Now that you've been schooled on how bad sugar is for your skin, you're probably rethinking a lot of your meals and snacks. Dr. Lipman has some valuable advice on how to make a lower-sugar diet seam feasible.
"Avoiding sugar might not be as easy as it seems, as this toxic substance is included in many foods and drinks!" Dr. Lipman warned. "This makes reading ingredient lists on packaged foods extremely important, along with familiarizing yourself with the many different names of sugar." Little changes can go a long way! If the green juice you love has 22 grams of sugar, pick the one without apple and pineapple, and you'll likely be looking at a number like 4 grams.
"To ensure you are supporting healthy skin, you want to avoid inflammatory foods such as sugar, and include an abundance of nutrient-dense fruits and vegetables along with healthy fats to nourish and protect this skin," he said. "Although some may argue that certain sugars are not as harmful as others, it comes down to individuality and how these foods affect you.
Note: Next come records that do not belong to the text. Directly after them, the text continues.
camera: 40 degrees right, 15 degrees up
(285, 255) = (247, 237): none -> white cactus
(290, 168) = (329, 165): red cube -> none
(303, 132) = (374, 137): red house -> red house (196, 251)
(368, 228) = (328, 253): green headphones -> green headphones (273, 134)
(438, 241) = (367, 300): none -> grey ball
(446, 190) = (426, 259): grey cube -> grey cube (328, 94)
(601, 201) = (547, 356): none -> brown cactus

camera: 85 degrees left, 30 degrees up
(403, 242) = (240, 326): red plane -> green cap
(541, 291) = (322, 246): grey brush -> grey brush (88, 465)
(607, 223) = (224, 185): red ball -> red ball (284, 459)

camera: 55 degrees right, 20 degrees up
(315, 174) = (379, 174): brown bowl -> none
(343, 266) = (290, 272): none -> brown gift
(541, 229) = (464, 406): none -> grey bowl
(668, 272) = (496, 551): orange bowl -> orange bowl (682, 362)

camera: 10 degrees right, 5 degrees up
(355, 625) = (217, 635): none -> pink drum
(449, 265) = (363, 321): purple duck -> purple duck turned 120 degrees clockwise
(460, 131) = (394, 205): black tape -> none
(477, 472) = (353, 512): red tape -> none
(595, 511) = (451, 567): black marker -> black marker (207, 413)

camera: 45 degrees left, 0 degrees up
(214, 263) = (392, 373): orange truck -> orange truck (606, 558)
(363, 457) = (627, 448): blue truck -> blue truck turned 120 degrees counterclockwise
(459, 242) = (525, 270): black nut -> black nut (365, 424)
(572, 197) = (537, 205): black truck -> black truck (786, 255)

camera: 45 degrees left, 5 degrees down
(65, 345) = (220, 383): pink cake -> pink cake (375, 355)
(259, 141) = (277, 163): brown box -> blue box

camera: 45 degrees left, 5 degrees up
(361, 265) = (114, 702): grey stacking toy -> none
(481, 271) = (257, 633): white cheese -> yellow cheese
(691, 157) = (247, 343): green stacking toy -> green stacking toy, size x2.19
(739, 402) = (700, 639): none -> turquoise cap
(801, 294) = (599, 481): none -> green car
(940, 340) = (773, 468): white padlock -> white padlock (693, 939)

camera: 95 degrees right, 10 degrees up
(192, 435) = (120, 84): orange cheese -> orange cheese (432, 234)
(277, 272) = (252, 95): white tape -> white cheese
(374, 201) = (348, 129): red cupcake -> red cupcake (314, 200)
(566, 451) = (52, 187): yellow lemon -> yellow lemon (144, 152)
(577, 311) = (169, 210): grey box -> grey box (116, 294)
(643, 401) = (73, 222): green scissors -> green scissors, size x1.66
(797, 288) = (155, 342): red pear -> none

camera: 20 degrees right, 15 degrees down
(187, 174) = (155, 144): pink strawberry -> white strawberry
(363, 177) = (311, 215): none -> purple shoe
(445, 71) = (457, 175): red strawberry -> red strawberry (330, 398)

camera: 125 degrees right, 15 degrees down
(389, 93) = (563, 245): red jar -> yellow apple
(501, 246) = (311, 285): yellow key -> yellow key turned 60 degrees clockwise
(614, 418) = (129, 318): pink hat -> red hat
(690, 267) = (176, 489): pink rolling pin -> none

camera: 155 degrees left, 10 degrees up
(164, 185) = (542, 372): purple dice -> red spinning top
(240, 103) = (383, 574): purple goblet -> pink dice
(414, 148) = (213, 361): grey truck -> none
Some people process carbohydrates more efficiently than others, when some may even need to avoid certain fruits to bring blood sugar back into balance."
If you have a sweet tooth, rely on more natural options. "For sugar-lovers, there are many alternatives, such as chia pudding, that can make a nice substitute," he added. "But for others, sugar needs to be viewed as an addictive substance, and should be eliminated altogether. Drinking water, eating healthy fats, and eating tons of nutrient-dense veggies is important when working to remove sugar from your diet."
Personally, I try to eat half the amount of sugar I normally would and combine it with protein to help slow down how fast I metabolize it. This might be half of a pear with almond butter and flaxseeds or a smoothie with a handful of berries and no other fruits (with the exception of avocado, which has a ton of fiber). It's easier than it sounds but does involve a bit of meal prep!